* _Your instructions_: Pictures aside, the data must be reproduced exactly.
══ Excerpted records ══
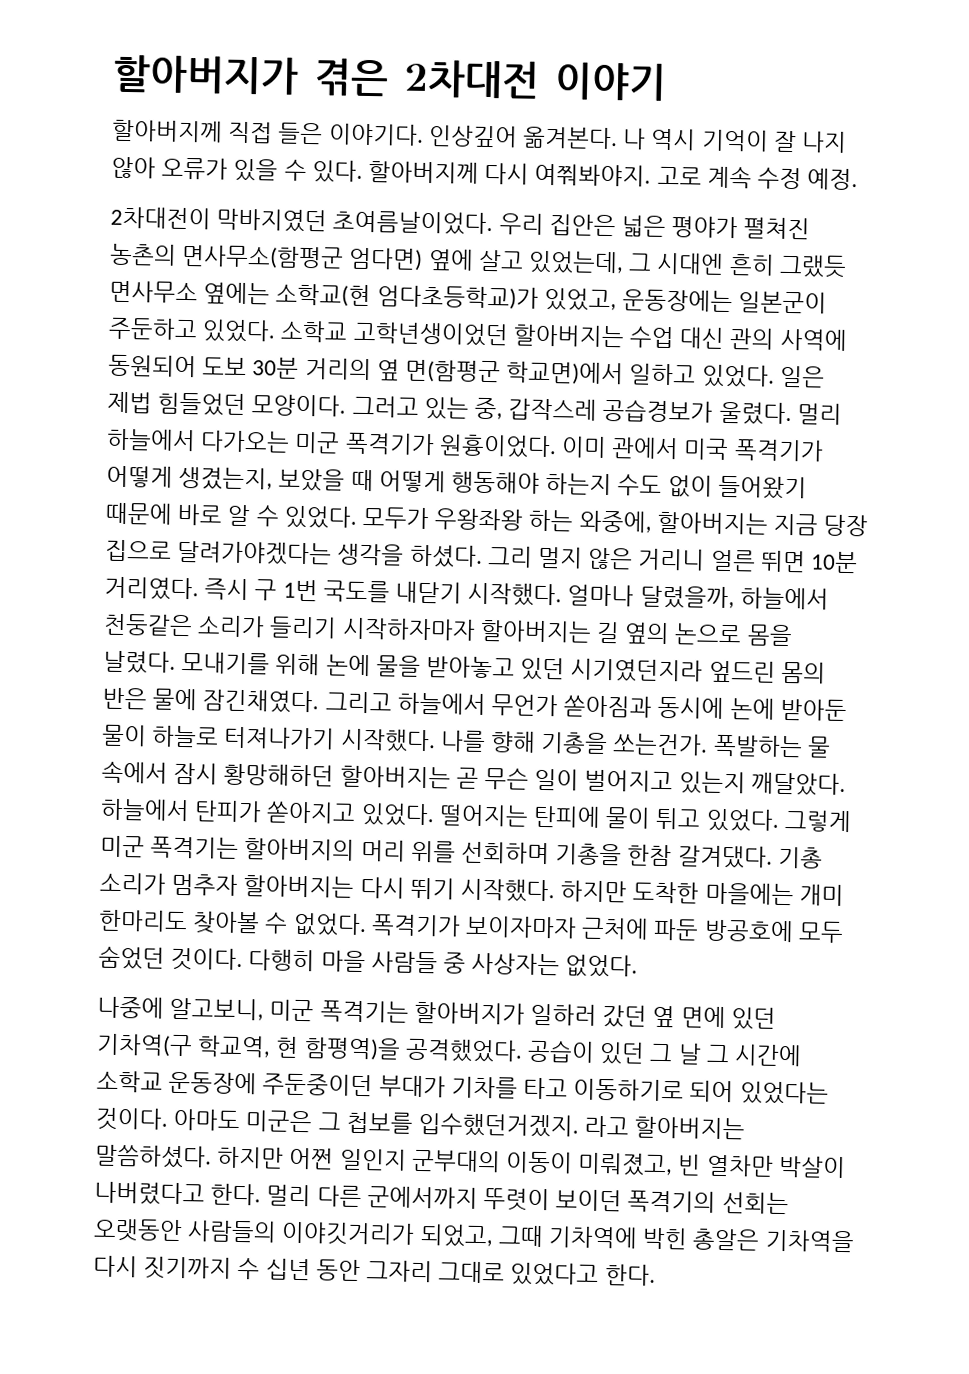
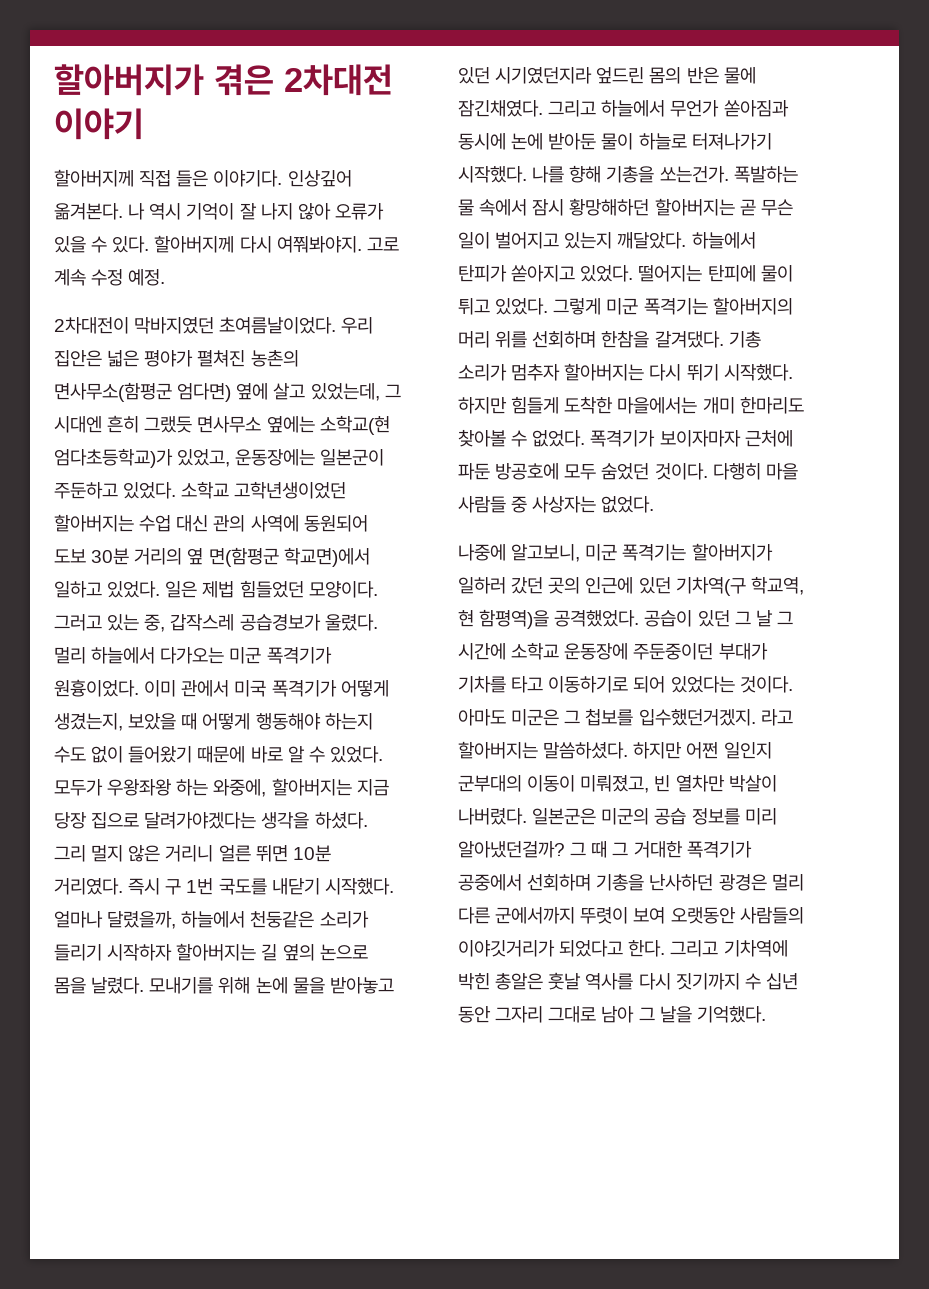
[341,617,476,641] 시작하자마자 -> [107,944,173,961] 시작하자
[555,843,673,867] 기총을 한참 -> [601,330,650,348] 한참을
[632,881,794,906] 도착한 마을에는 -> [511,396,698,414] 힘들게 도착한 마을에서는
[652,1005,726,1029] 옆 면에 -> [548,577,634,594] 곳의 인근에
[94,1181,789,1215] [93,1218,544,1248] 나버렸다고 한다. 멀리 다른 군에서까지 뚜렷이 보이던 폭격기의 선회는 오랫동안 사람들의 이야깃거리가 되었고, 그때 -> [458,808,777,825] [458,841,752,858] [458,873,804,891] [458,907,804,924] [458,940,719,957] 나버렸다. 일본군은 미군의 공습 정보를 미리 알아냈던걸까? 그 때 그 거대한 폭격기가 공중에서 선회하며 기총을 난사하던 광경은 멀리 다른 군에서까지 뚜렷이 보여 오랫동안 사람들의 이야깃거리가 되었다고 한다. 그리고
[764,1229,855,1253] 기차역을 -> [548,972,634,990] 훗날 역사를
[510,1262,656,1286] 있었다고 한다. -> [601,1006,766,1023] 남아 그 날을 기억했다.

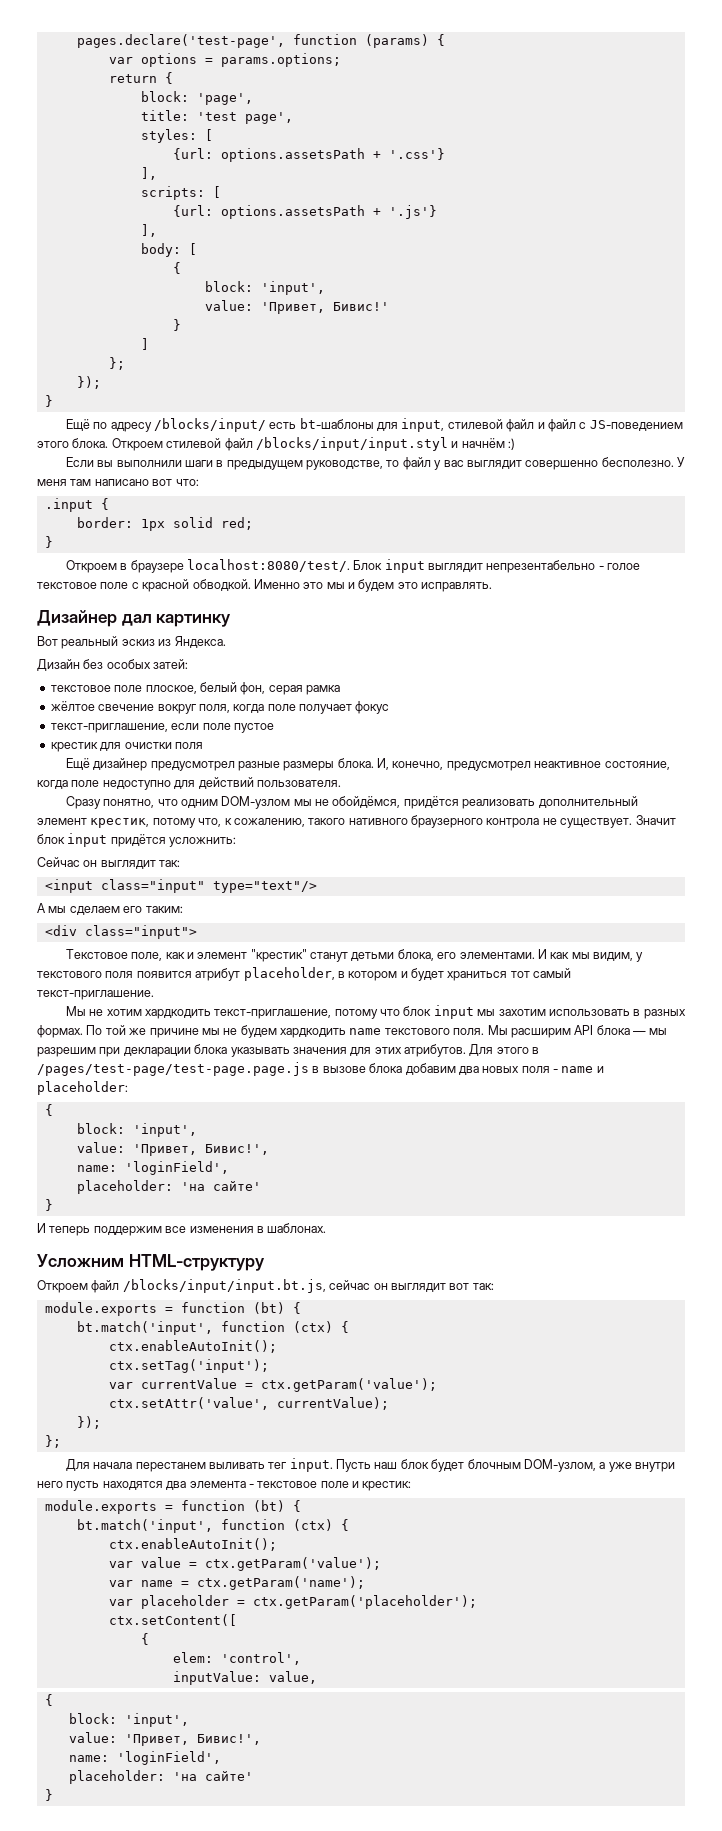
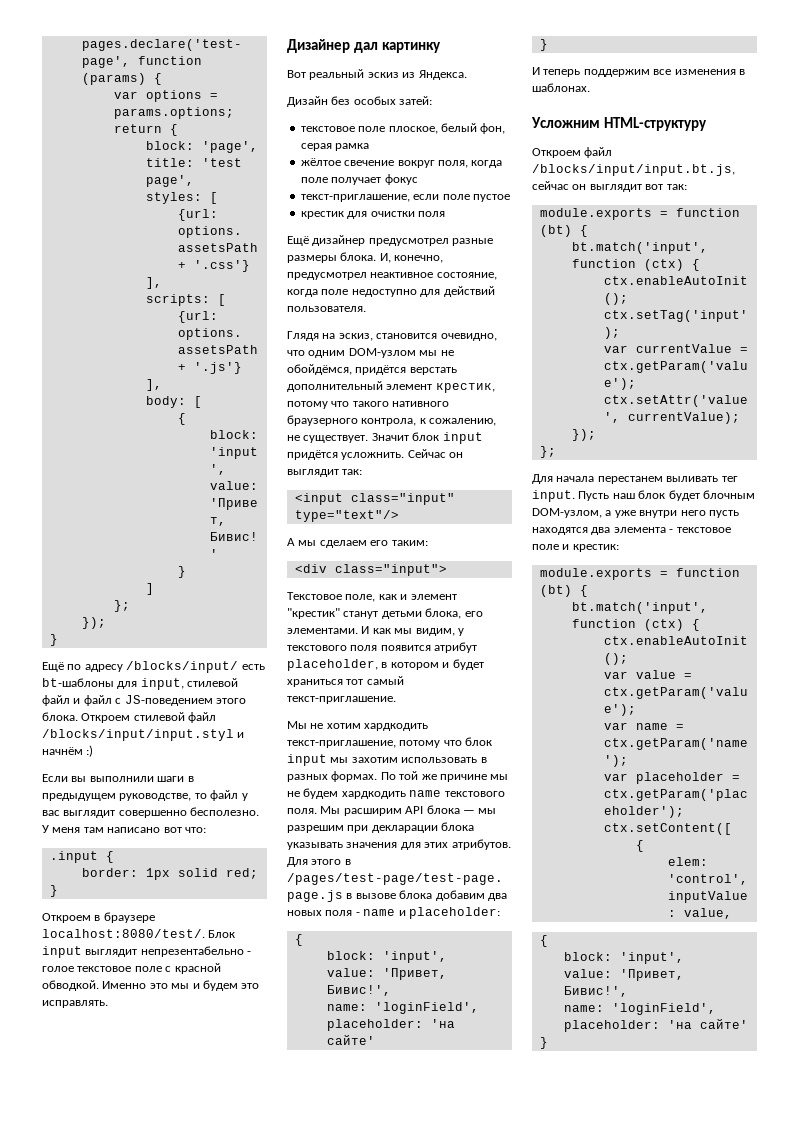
[65,796,155,809] Сразу понятно, -> [287,331,497,341] Глядя на эскиз, становится очевидно,
[462,799,536,809] реализовать -> [409,367,457,375] верстать
[198,815,540,828] что, к сожалению, такого нативного браузерного контрола -> [331,401,450,407] [287,415,497,426] что такого нативного браузерного контрола, к сожалению,
[169,837,237,847] усложнить: // -> [341,452,405,460] усложнить.

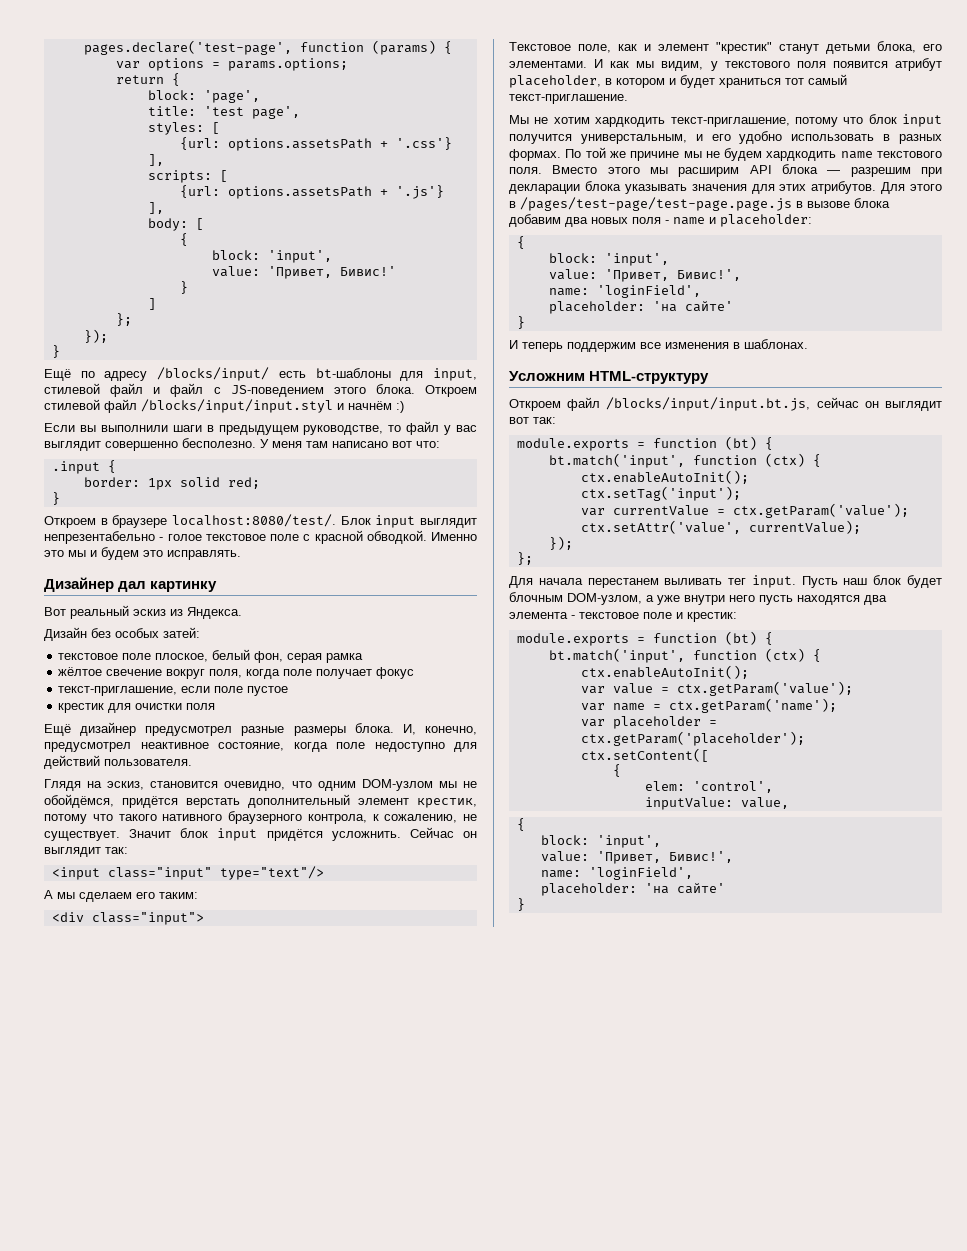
[330,757,398,763] мы захотим -> [509,131,783,144] получится универстальным, и его удобно
[320,806,341,814] Мы -> [552,165,668,174] Вместо этого мы
[478,808,497,814] мы -> (841, 172) none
═══
* _Task answer_:
[341,617,476,641] 시작하자마자 -> [107,944,173,961] 시작하자
[555,843,673,867] 기총을 한참 -> [601,330,650,348] 한참을
[632,881,794,906] 도착한 마을에는 -> [511,396,698,414] 힘들게 도착한 마을에서는
[652,1005,726,1029] 옆 면에 -> [548,577,634,594] 곳의 인근에
[94,1181,789,1215] [93,1218,544,1248] 나버렸다고 한다. 멀리 다른 군에서까지 뚜렷이 보이던 폭격기의 선회는 오랫동안 사람들의 이야깃거리가 되었고, 그때 -> [458,808,777,825] [458,841,752,858] [458,873,804,891] [458,907,804,924] [458,940,719,957] 나버렸다. 일본군은 미군의 공습 정보를 미리 알아냈던걸까? 그 때 그 거대한 폭격기가 공중에서 선회하며 기총을 난사하던 광경은 멀리 다른 군에서까지 뚜렷이 보여 오랫동안 사람들의 이야깃거리가 되었다고 한다. 그리고
[764,1229,855,1253] 기차역을 -> [548,972,634,990] 훗날 역사를
[510,1262,656,1286] 있었다고 한다. -> [601,1006,766,1023] 남아 그 날을 기억했다.

[65,796,155,809] Сразу понятно, -> [287,331,497,341] Глядя на эскиз, становится очевидно,
[462,799,536,809] реализовать -> [409,367,457,375] верстать
[198,815,540,828] что, к сожалению, такого нативного браузерного контрола -> [331,401,450,407] [287,415,497,426] что такого нативного браузерного контрола, к сожалению,
[169,837,237,847] усложнить: // -> [341,452,405,460] усложнить.

[330,757,398,763] мы захотим -> [509,131,783,144] получится универстальным, и его удобно
[320,806,341,814] Мы -> [552,165,668,174] Вместо этого мы
[478,808,497,814] мы -> (841, 172) none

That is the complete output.